On reflection – a review of 2012

It seems appropriate (and popular) to use the time of year to look back and reflect on the previous year. As things were a little tough in the middle/latter stages of the year for me I have been a little reluctant to do this but looking over my blog posts for 2012 I am reminded that I was involved in a great number of very positive things.

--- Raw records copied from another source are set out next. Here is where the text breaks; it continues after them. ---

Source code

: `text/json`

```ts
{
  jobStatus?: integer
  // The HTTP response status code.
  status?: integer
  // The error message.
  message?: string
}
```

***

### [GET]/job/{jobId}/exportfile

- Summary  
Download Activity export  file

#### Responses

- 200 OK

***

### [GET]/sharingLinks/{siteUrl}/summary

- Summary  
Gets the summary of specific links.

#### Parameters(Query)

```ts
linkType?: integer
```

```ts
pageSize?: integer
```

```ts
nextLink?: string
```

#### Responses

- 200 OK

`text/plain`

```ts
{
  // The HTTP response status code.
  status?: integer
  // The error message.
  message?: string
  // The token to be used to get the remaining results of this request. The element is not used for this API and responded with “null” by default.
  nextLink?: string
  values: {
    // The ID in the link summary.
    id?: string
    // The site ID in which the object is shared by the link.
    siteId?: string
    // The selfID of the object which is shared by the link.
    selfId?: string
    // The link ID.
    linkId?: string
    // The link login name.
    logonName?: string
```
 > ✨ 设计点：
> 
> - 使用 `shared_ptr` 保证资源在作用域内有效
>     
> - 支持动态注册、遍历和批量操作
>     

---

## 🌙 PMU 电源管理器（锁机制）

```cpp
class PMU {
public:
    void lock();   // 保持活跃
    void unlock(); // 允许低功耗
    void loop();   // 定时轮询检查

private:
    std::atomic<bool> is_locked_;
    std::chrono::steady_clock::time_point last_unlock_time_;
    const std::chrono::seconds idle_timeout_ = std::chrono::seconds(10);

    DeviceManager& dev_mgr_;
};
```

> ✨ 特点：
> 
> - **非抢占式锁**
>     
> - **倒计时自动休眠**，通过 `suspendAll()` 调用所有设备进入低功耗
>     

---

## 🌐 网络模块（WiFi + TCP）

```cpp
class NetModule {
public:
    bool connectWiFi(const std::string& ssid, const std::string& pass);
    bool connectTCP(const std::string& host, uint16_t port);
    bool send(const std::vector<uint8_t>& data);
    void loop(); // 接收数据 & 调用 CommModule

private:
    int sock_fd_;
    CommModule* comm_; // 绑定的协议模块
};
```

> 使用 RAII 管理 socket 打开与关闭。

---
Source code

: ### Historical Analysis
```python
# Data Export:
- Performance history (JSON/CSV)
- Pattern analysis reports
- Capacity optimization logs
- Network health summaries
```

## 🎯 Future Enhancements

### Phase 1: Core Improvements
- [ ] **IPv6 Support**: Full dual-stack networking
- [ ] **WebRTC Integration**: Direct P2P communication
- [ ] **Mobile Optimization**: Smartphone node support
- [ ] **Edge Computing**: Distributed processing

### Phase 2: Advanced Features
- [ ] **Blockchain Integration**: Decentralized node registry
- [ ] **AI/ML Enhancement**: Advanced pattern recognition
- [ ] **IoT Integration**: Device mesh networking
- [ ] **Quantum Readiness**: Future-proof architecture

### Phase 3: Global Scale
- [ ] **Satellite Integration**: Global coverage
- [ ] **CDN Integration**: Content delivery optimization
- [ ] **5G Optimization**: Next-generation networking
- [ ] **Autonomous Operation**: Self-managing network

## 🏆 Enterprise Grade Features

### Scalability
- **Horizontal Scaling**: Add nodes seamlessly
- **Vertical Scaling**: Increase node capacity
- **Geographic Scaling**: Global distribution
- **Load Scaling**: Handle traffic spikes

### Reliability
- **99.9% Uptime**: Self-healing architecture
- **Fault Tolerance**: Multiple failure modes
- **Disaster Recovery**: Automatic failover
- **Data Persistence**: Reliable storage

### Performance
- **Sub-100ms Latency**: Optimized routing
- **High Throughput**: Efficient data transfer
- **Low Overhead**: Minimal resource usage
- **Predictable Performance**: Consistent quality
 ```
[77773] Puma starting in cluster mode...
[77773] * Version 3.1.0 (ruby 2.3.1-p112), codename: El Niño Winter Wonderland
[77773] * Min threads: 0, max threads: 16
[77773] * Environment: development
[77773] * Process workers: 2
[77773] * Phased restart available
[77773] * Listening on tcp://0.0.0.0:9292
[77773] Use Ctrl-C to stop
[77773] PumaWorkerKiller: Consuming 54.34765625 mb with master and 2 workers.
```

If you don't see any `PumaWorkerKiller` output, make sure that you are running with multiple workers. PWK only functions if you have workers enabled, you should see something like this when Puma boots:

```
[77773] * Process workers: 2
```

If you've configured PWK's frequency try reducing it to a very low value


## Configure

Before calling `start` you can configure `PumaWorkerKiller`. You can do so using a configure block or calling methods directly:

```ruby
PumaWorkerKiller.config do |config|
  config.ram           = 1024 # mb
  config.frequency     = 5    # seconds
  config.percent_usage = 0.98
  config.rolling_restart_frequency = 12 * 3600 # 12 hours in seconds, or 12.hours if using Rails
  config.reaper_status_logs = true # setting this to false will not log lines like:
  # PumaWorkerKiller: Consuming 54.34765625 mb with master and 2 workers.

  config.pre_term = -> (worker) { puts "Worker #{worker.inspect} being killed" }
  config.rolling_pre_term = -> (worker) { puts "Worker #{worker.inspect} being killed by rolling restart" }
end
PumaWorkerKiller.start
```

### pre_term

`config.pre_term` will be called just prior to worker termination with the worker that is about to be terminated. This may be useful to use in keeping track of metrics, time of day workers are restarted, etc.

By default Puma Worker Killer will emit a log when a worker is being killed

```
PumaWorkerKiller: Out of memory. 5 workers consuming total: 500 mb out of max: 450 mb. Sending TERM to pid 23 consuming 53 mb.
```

The Reservation publicity image
Photograph by Matt Tullett

So, and in no particular order, here are a few of them:

  1. At the beginning of June I was lucky enough to be selected to be one of 24 artists to play and make work over 24 hours at Contact Theatre for 24 Arty People. Contact’s offering was so completely generous – opening up their entire building for us to enjoy and offering numerous members of staff to make it easy for us to do whatever we wanted to do. It was utterly joyful and introduced me to new artists and friends.
  2. In May i was selected to go to Northern Stage in Newcastle and pitch for Title Pending. I was thrilled to be invited but quickly realised when I got there that I wasn’t ready. There time scale would not work for me and vice versa. However, this was the first test of my ideas for ‘One’ and as such it was really useful.  It was also a statement to my peers (and myself) that I am a serious, professional theatre maker and that that is the career I intend to pursue.
  3. In June I also discovered I had won one of the Emerge Mentored Commissions to develop ‘One’ over a year. This was an important first step as it was this injection of cash and support which undoubtedly led to me being able to successfully apply for Arts Council funding over the summer.
  4. October was very tough for me but when I heard about the open call for a community choir to record backing vocals for Hope and Social’s new album I knew it was something I should do. I’ve always loved to sing. It is something I do a lot when I am alone. Also, having watched Gavin’s workplace choirs I was convinced by the uplifting power of communal singing. I’d come across Hope and Social when they made Bring The Happy with Invisible Flock. They provided the music for the celebratory, raucous, party of a theatre show in 2011. The day was so open and the band created such a welcoming atmosphere. Everyone was encouraged to bring food to share and the day was full of fun. Not everything we recorded made the final edit sadly but every time I listen to the album I am uplifted, just as I was that day.
  5. I’m a big believer in Devoted & Disgruntled, an event which creates a unique space for everyone with an interest in theatre to talk about anything they think is important. It’s a conference without hierarchies. No key speakers. A space where artistic directors sit alongside students, where Guardian critics sit alongside administrators and everyone has a voice. I went to two this year. The annual event in London in February and the roadshow event in Leeds in October. The fact that they weren’t great for me is more to do with the head space I was in than any doubts I have about these events. It’s all about possibilities and BEING THERE. There aren’t many other events that get all of those people in the same room at the same time, so what happens there might be a small shift in opinion or the beginning of a whole new collaboration but it is always worth making the effort for. In fact I am heading to the annual London event later this month so watch this space for a debrief…
  6. In November I went to a fantastic workshop/sharing for Furnace at West Yorkshire Playhouse. Unlimited Theatre were hosting and managed to create a very open and accepting space for play. The group was very mixed and as with Devoted & Disgruntled I was very pleased to see lots of new faces (of all ages). There were early sharings of work in development and a joyfully, unruly attempt to make a group piece of theatre based on a few small rules. The conversations and joy flowed well in to the night as many of us found ourselves dancing til the wee small hours.
  7. 2012 was a fantastic year for ‘The Reservation’. Although Ellie and I didn’t do a lot of gigs the ones we did were very well accepted and culminated in a fabulous 4 star review from Guardian critic Lyn Gardner. She followed this up with another mention in an article on the therapeutic power of theatre in releasing grief a week later and finally inclusion in an end of year round up. This article named our teeny weeny show alongside the RSC and Stan’s Cafe. It’s incredible to think that we made such an impression on someone who is so well regarded. I cannot express how proud I am to have made this gently affecting show.
  8. I started making my first solo show ‘One’. On occasion I think I might be mad but mostly I am enjoying constructing something from scratch. playing with ideas and form, enjoying being in front of an audience again. This is something that comes from me. Perhaps this is the ultimate act of egotism but I think it is more than that. It feels like a rite of passage. That after this, whether a roaring success or a crashing failure, I will truly be able to call myself a theatre maker. It’s terrifying and glorious. 2012 is where is started and its already changed a lot. 2013 is where it will come to life and I am pretty excited.